De un tiempo a esta parte, no sé muy bien por qué, he ido evolucionando a un tipo que a menudo se vuelve cascarrabias cuando le traen frías las patatas fritas que acompañan a la hamburguesa. No es difícil salir a comer conmigo, porque en el fondo no soy amigo de los restaurantes con ínfulas que te prometen mucho lirili pero te traen poco lerele. Pero sí es verdad que me gusta jugar, con mi acompañante de turno —jamás le doy la turra al camarero— a ser una especie de Antón Ego que no se contenta casi nunca con nada; de ahí la alegría y la incredulidad de mi contraparte cuando llega algo a la mesa que me parece un acierto.
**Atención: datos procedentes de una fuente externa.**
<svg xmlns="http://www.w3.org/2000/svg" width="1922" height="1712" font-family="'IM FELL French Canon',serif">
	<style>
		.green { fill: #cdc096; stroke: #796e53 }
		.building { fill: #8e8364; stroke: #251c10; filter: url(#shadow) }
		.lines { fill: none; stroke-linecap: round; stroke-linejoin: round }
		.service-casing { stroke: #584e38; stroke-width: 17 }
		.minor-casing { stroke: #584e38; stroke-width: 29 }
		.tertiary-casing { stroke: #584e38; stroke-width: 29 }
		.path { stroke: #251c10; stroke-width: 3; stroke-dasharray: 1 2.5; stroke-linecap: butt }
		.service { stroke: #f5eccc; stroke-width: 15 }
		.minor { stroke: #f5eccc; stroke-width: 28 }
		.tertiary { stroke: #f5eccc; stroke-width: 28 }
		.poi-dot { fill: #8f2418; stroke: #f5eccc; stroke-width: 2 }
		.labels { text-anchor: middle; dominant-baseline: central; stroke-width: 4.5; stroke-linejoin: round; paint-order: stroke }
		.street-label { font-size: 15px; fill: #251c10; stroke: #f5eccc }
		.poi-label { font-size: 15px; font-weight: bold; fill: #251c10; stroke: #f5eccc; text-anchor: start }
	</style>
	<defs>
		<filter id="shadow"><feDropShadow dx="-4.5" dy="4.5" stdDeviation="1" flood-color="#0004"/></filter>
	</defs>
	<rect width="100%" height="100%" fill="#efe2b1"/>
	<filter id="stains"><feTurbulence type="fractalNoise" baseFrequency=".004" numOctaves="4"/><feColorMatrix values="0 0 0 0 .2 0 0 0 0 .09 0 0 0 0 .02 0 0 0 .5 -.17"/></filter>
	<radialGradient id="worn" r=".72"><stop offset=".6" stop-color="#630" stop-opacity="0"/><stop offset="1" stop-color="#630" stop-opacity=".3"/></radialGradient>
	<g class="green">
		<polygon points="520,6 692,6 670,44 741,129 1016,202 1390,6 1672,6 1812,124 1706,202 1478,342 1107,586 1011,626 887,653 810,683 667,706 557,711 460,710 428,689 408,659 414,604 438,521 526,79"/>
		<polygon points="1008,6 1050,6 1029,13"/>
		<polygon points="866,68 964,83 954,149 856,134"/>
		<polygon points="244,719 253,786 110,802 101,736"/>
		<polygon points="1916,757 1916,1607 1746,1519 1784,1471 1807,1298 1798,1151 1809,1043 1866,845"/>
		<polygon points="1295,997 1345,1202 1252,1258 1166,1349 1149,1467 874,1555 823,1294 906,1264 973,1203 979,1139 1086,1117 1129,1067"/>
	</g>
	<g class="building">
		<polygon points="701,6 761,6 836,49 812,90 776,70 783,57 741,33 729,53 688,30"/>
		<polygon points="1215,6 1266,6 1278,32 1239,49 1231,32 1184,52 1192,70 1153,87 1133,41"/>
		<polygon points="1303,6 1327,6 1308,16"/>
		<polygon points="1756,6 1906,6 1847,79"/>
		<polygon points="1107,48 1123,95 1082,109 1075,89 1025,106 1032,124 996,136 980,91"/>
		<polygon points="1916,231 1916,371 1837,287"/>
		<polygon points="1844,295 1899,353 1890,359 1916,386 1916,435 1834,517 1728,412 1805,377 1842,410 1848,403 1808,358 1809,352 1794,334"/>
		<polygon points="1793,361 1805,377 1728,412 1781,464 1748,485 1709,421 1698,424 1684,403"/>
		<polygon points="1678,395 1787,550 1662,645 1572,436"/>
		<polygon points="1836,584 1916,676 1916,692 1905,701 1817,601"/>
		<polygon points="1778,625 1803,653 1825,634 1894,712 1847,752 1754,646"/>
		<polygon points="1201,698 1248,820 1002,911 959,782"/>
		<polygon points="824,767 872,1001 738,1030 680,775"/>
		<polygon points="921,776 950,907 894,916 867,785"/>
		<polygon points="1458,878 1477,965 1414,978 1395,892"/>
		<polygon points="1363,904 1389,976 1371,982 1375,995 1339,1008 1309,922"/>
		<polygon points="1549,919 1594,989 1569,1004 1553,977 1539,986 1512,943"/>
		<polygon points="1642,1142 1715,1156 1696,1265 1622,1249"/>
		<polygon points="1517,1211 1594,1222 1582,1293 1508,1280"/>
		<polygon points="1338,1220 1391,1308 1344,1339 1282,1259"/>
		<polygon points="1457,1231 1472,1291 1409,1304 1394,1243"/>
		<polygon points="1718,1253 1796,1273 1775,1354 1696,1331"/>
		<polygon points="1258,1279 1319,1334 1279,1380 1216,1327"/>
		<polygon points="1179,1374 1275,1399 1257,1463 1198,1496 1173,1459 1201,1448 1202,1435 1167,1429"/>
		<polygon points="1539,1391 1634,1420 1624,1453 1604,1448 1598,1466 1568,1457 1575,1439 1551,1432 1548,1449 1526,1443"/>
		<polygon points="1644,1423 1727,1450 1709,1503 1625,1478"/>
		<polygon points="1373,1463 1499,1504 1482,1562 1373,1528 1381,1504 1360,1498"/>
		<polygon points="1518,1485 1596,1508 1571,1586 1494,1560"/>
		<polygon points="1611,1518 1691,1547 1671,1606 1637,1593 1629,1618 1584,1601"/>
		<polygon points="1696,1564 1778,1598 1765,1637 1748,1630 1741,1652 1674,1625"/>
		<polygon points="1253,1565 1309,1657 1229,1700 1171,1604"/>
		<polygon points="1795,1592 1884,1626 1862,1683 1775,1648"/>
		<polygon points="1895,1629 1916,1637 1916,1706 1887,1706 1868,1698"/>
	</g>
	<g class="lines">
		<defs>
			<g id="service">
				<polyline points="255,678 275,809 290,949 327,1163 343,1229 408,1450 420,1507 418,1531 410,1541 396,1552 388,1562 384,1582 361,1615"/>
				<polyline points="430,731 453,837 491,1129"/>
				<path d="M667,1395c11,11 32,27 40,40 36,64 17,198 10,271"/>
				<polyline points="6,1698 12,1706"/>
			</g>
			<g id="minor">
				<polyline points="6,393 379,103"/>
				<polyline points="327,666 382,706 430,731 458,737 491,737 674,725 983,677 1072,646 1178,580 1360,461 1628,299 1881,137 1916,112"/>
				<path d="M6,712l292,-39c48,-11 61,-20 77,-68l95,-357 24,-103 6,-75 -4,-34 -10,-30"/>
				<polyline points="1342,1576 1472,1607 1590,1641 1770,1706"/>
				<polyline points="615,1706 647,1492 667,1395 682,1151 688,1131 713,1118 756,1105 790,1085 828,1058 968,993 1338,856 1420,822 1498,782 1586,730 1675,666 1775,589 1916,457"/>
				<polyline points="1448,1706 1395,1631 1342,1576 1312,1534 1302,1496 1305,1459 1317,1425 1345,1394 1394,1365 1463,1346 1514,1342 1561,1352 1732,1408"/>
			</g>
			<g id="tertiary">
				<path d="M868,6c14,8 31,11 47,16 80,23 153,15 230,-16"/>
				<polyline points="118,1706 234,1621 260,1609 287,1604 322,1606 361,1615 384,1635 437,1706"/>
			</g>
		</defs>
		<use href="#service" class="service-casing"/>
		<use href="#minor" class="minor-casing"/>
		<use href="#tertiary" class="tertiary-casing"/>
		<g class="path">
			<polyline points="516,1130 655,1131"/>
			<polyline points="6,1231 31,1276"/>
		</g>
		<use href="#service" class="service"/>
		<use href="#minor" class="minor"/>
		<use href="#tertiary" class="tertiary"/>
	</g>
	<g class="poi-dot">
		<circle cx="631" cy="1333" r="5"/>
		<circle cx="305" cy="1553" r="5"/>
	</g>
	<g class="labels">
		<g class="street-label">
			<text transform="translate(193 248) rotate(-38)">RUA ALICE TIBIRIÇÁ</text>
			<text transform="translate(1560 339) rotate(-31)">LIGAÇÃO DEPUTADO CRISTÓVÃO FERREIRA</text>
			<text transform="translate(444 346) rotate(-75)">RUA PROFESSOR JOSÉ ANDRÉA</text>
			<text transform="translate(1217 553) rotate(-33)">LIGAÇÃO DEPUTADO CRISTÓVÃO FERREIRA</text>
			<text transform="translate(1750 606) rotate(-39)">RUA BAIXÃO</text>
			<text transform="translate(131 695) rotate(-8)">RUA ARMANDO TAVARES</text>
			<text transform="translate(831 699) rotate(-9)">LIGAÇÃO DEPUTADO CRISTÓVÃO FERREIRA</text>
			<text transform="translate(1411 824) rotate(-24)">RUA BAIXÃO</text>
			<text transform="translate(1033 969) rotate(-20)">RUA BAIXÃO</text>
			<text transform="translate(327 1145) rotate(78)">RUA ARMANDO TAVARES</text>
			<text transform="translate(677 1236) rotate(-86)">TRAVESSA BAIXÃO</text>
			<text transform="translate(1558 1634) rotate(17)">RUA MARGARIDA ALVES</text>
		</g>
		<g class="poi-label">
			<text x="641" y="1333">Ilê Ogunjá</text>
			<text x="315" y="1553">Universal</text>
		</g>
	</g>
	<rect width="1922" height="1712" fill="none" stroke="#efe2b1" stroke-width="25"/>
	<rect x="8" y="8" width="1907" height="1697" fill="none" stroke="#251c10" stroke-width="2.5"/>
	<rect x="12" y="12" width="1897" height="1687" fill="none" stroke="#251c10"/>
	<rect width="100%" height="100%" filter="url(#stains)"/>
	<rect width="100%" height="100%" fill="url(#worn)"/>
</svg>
En los últimos meses he visitado restaurantes pretendidamente españoles que prometían una experiencia similar, poco menos que, a comerte unas bravas en la calle Meléndez Valdés. Desde uno cerca de casa que te vende un “Trip to deep Madrid” y te mete con calzador unas croquetas de pollo al curry, a otro en Florida donde el camarero —que ni por las pintas ni por el acento dedujo que yo era español— me repitió tres veces que la comida era tradicional. Y no es que se comiera mal en ninguno de los dos casos, pero no era lo que prometían. Alguien debería decirles que cuando la comida está rica, el discurso es lo de menos. Eso, y que mentir está mal.
En Mejor imposible, Melvin, que es el personaje maniático que interpreta Jack Nicholson, va cada día al mismo restaurante, se sienta en la misma mesa, pide la misma comida y espera que siempre se la sirva la misma camarera: Carol. A pesar de que a veces me comparo con él, yo aún no he llegado a ese extremo, entre otras cosas porque no he encontrado un sitio al que volver casi a diario. Pero en el fondo le entiendo, porque no es fácil dar con un lugar que aguante sin fisuras las expectativas de un tipo refunfuñón que le encuentra pegas a todo.
Hubo una vez, eso sí, que encontré un bar donde regresaba tan a menudo que el camarero, sólo con mirarme, sabía si tenía que traer la cuenta o preguntar si queríamos otra ronda en función de cómo estuviera yendo la conversación con mi cita. El sitio, donde por cierto me sentía como en casa, acabó cerrando. Tal vez porque a la temperatura de la cerveza le sobraba siempre un grado y a mi ligue de turno le sobraba un puntito de algo.